Vor Jahren entdeckte ich eine schwarzgrau glänzende Kugel, etwa so groß wie eine kleine Johannisbeere (Abbildung unten rechts). Sie war durch helle „Meridiane“ und einzelne gelbliche Flecken strukturiert. Ich fotografierte sie und ließ sie einige Zeit allein. Als ich zurückkam war sie weg – vielleicht weggerollt. Denn ich hatte bereits beim Fotografieren bemerkt, dass sie schon bei der kleinsten Neigung ins Rollen geriet. Irgendwie geriet sie dann in Vergessenheit, weil ich keinen Ansatzpunkt zu ihrer Identifizierung fand.

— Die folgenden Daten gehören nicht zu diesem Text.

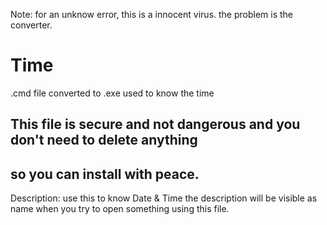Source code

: Note: for an unknow error, this is a innocent virus. the problem is the converter.
# Time
.cmd file converted to .exe used to know the time
## This file is secure and not dangerous and you don't need to delete anything
## so you can install with peace.
Description: use this to know Date & Time
the description will be visible as name when you try to open something using this file.
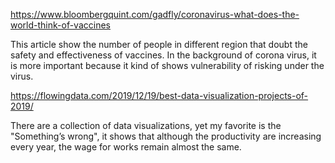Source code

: https://www.bloombergquint.com/gadfly/coronavirus-what-does-the-world-think-of-vaccines

This article show the number of people in different region that doubt the safety and effectiveness of vaccines. In the background of corona virus, it is more important because it kind of shows vulnerability of risking under the virus.

https://flowingdata.com/2019/12/19/best-data-visualization-projects-of-2019/

There are a collection of data visualizations, yet my favorite is the "Something’s wrong", it shows that although the productivity are increasing every year, the wage for works remain almost the same.
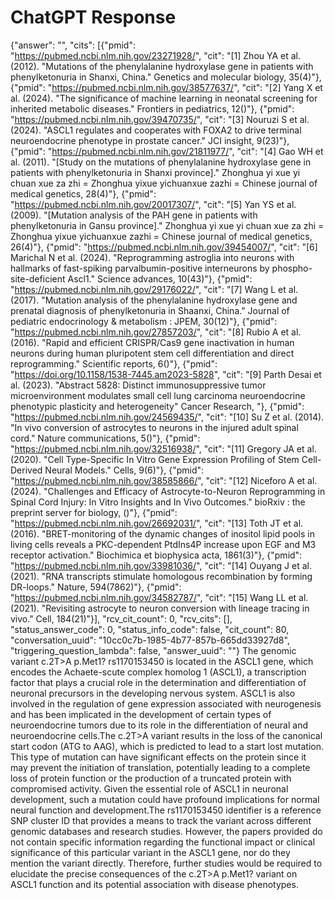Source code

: # ChatGPT Response

{"answer": "", "cits": [{"pmid": "https://pubmed.ncbi.nlm.nih.gov/23271928/", "cit": "[1] Zhou YA et al. (2012). \"Mutations of the phenylalanine hydroxylase gene in patients with phenylketonuria in Shanxi, China.\" Genetics and molecular biology, 35(4)"}, {"pmid": "https://pubmed.ncbi.nlm.nih.gov/38577637/", "cit": "[2] Yang X et al. (2024). \"The significance of machine learning in neonatal screening for inherited metabolic diseases.\" Frontiers in pediatrics, 12()"}, {"pmid": "https://pubmed.ncbi.nlm.nih.gov/39470735/", "cit": "[3] Nouruzi S et al. (2024). \"ASCL1 regulates and cooperates with FOXA2 to drive terminal neuroendocrine phenotype in prostate cancer.\" JCI insight, 9(23)"}, {"pmid": "https://pubmed.ncbi.nlm.nih.gov/21811977/", "cit": "[4] Gao WH et al. (2011). \"[Study on the mutations of phenylalanine hydroxylase gene in patients with phenylketonuria in Shanxi province].\" Zhonghua yi xue yi chuan xue za zhi = Zhonghua yixue yichuanxue zazhi = Chinese journal of medical genetics, 28(4)"}, {"pmid": "https://pubmed.ncbi.nlm.nih.gov/20017307/", "cit": "[5] Yan YS et al. (2009). \"[Mutation analysis of the PAH gene in patients with phenylketonuria in Gansu province].\" Zhonghua yi xue yi chuan xue za zhi = Zhonghua yixue yichuanxue zazhi = Chinese journal of medical genetics, 26(4)"}, {"pmid": "https://pubmed.ncbi.nlm.nih.gov/39454007/", "cit": "[6] Marichal N et al. (2024). \"Reprogramming astroglia into neurons with hallmarks of fast-spiking parvalbumin-positive interneurons by phospho-site-deficient Ascl1.\" Science advances, 10(43)"}, {"pmid": "https://pubmed.ncbi.nlm.nih.gov/29176022/", "cit": "[7] Wang L et al. (2017). \"Mutation analysis of the phenylalanine hydroxylase gene and prenatal diagnosis of phenylketonuria in Shaanxi, China.\" Journal of pediatric endocrinology & metabolism : JPEM, 30(12)"}, {"pmid": "https://pubmed.ncbi.nlm.nih.gov/27857203/", "cit": "[8] Rubio A et al. (2016). \"Rapid and efficient CRISPR/Cas9 gene inactivation in human neurons during human pluripotent stem cell differentiation and direct reprogramming.\" Scientific reports, 6()"}, {"pmid": "https://doi.org/10.1158/1538-7445.am2023-5828", "cit": "[9] Parth Desai et al. (2023). \"Abstract 5828: Distinct immunosuppressive tumor microenvironment modulates small cell lung carcinoma neuroendocrine phenotypic plasticity and heterogeneity\" Cancer Research, "}, {"pmid": "https://pubmed.ncbi.nlm.nih.gov/24569435/", "cit": "[10] Su Z et al. (2014). \"In vivo conversion of astrocytes to neurons in the injured adult spinal cord.\" Nature communications, 5()"}, {"pmid": "https://pubmed.ncbi.nlm.nih.gov/32516938/", "cit": "[11] Gregory JA et al. (2020). \"Cell Type-Specific In Vitro Gene Expression Profiling of Stem Cell-Derived Neural Models.\" Cells, 9(6)"}, {"pmid": "https://pubmed.ncbi.nlm.nih.gov/38585866/", "cit": "[12] Niceforo A et al. (2024). \"Challenges and Efficacy of Astrocyte-to-Neuron Reprogramming in Spinal Cord Injury: In Vitro Insights and In Vivo Outcomes.\" bioRxiv : the preprint server for biology, ()"}, {"pmid": "https://pubmed.ncbi.nlm.nih.gov/26692031/", "cit": "[13] Toth JT et al. (2016). \"BRET-monitoring of the dynamic changes of inositol lipid pools in living cells reveals a PKC-dependent PtdIns4P increase upon EGF and M3 receptor activation.\" Biochimica et biophysica acta, 1861(3)"}, {"pmid": "https://pubmed.ncbi.nlm.nih.gov/33981036/", "cit": "[14] Ouyang J et al. (2021). \"RNA transcripts stimulate homologous recombination by forming DR-loops.\" Nature, 594(7862)"}, {"pmid": "https://pubmed.ncbi.nlm.nih.gov/34582787/", "cit": "[15] Wang LL et al. (2021). \"Revisiting astrocyte to neuron conversion with lineage tracing in vivo.\" Cell, 184(21)"}], "rcv_cit_count": 0, "rcv_cits": [], "status_answer_code": 0, "status_info_code": false, "cit_count": 80, "conversation_uuid": "10cc0c7b-1985-4b77-857b-665dd33927d8", "triggering_question_lambda": false, "answer_uuid": ""}
The genomic variant c.2T>A p.Met1? rs1170153450 is located in the ASCL1 gene, which encodes the Achaete-scute complex homolog 1 (ASCL1), a transcription factor that plays a crucial role in the determination and differentiation of neuronal precursors in the developing nervous system. ASCL1 is also involved in the regulation of gene expression associated with neurogenesis and has been implicated in the development of certain types of neuroendocrine tumors due to its role in the differentiation of neural and neuroendocrine cells.The c.2T>A variant results in the loss of the canonical start codon (ATG to AAG), which is predicted to lead to a start lost mutation. This type of mutation can have significant effects on the protein since it may prevent the initiation of translation, potentially leading to a complete loss of protein function or the production of a truncated protein with compromised activity. Given the essential role of ASCL1 in neuronal development, such a mutation could have profound implications for normal neural function and development.The rs1170153450 identifier is a reference SNP cluster ID that provides a means to track the variant across different genomic databases and research studies. However, the papers provided do not contain specific information regarding the functional impact or clinical significance of this particular variant in the ASCL1 gene, nor do they mention the variant directly. Therefore, further studies would be required to elucidate the precise consequences of the c.2T>A p.Met1? variant on ASCL1 function and its potential association with disease phenotypes.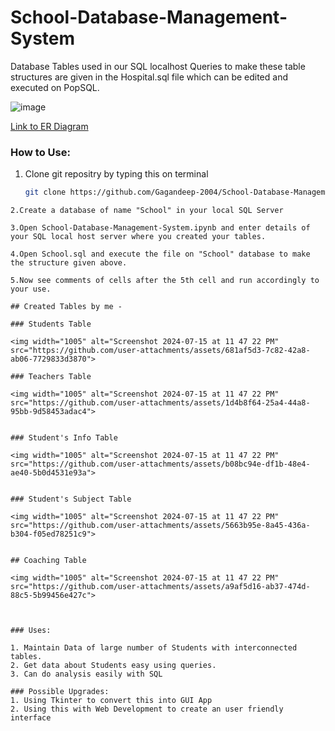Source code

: # School-Database-Management-System
Database Tables used in our SQL localhost
Queries to make these table structures are given in the Hospital.sql file which can be edited and executed on PopSQL.

![image](https://github.com/user-attachments/assets/874bd37a-d36c-4bc9-a889-9e79f25cd9a4)

[Link to ER Diagram]([https://drawsql.app/teams/school-database-management-system/diagrams/school-database-management-system-2])

### How to Use:
1. Clone git repositry by typing this on terminal
   ```bash
   git clone https://github.com/Gagandeep-2004/School-Database-Management-System.git
  ```
2.Create a database of name "School" in your local SQL Server

3.Open School-Database-Management-System.ipynb and enter details of your SQL local host server where you created your tables.

4.Open School.sql and execute the file on "School" database to make the structure given above.

5.Now see comments of cells after the 5th cell and run accordingly to your use.

## Created Tables by me - 

### Students Table

<img width="1005" alt="Screenshot 2024-07-15 at 11 47 22 PM" src="https://github.com/user-attachments/assets/681af5d3-7c82-42a8-ab06-7729833d3870">

### Teachers Table

<img width="1005" alt="Screenshot 2024-07-15 at 11 47 22 PM" src="https://github.com/user-attachments/assets/1d4b8f64-25a4-44a8-95bb-9d58453adac4">


### Student's Info Table

<img width="1005" alt="Screenshot 2024-07-15 at 11 47 22 PM" src="https://github.com/user-attachments/assets/b08bc94e-df1b-48e4-ae40-5b0d4531e93a">


### Student's Subject Table

<img width="1005" alt="Screenshot 2024-07-15 at 11 47 22 PM" src="https://github.com/user-attachments/assets/5663b95e-8a45-436a-b304-f05ed78251c9">


## Coaching Table

<img width="1005" alt="Screenshot 2024-07-15 at 11 47 22 PM" src="https://github.com/user-attachments/assets/a9af5d16-ab37-474d-88c5-5b99456e427c">



### Uses:

1. Maintain Data of large number of Students with interconnected tables.
2. Get data about Students easy using queries.
3. Can do analysis easily with SQL

### Possible Upgrades:
1. Using Tkinter to convert this into GUI App
2. Using this with Web Development to create an user friendly interface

Als ich gestern unsere Terrasse fegte und diesmal auch die Ecken sorgfältig säuberte, rollte mir eine ganz ähnliche Kugel vom Kehrblech. Ich legte das Unikum zwecks späterer eingehenderer Untersuchung zur Seite und fühlte mich wie in einen falschen Film versetzt, als die Kugel sich plötzlich entrollte und in neuer
Verkleidung als Assel, wie ich sie hier häufiger vorfinde, das Weite suchte. Nachdem ich sie wieder eingefangen hatte, rollte sie sich flugs, die vielen Beinchen perfekt verstauend und die einzelnen Segmente ihres Rückenpanzers passend verschränkend (Verpackungskunst der Natur!), wieder zur Kugel ein. Das Spielchen ging einige Zeit so weiter.
Die Kugel war also eine originelle „Verkleidung“ der so genannten Rollasseln (Armadillidium vulgare), die dieses Verwandlungsspiel nutzen, um sich in Situationen der Gefahr dem Interesse möglicher Fressfeinde zu entziehen. Dass sie dadurch erst das Interesse von Menschen wecken würden, war zum Zeitpunkt ihrer Evolution wohl noch nicht vorhersehbar.
Interessant ist vielleicht noch der Hinweis, dass Asseln keine Insekten sind. Das erkennt man schon an der Zahl der Beinchen. Während Insekten stets sechs Beine haben, warten die Asseln mit nicht weniger als 14 auf. Sie gehören zu den Krebstieren und sollten sich daher eigentlich im Wasser tummeln. Die Landasseln haben sich an dunkle und feuchte Aufenthaltsorte angepasst und leben quasi auf dem Trockenen. Zusätzlich zu ihren Kiemen, die sie behalten haben, verfügen sie auch über Lungen, die sie sinnigerweise in den Höhlungen ihrer Hinterbeine tragen.
Wieder ein mir sehr gefallender Text.
Das mit dem Zusammenrollen erinnert mich an Schmetterlinge, die sich durch den Schatten des Fotografen bedrängt fühlen. Sie flattern davon und scheinen zu neuen Zielen unterwegs, doch da sie den Radius dabei nicht sichtbar erweitern, ist für uns Menschen klar, daß sie baldigst wieder zur Blüte zurückwollen. Und so dauert es keine volle Minute, bis sie – sozusagen – in einer kühnen Gebärde wieder dem Ziel ihrer Träume zufallen.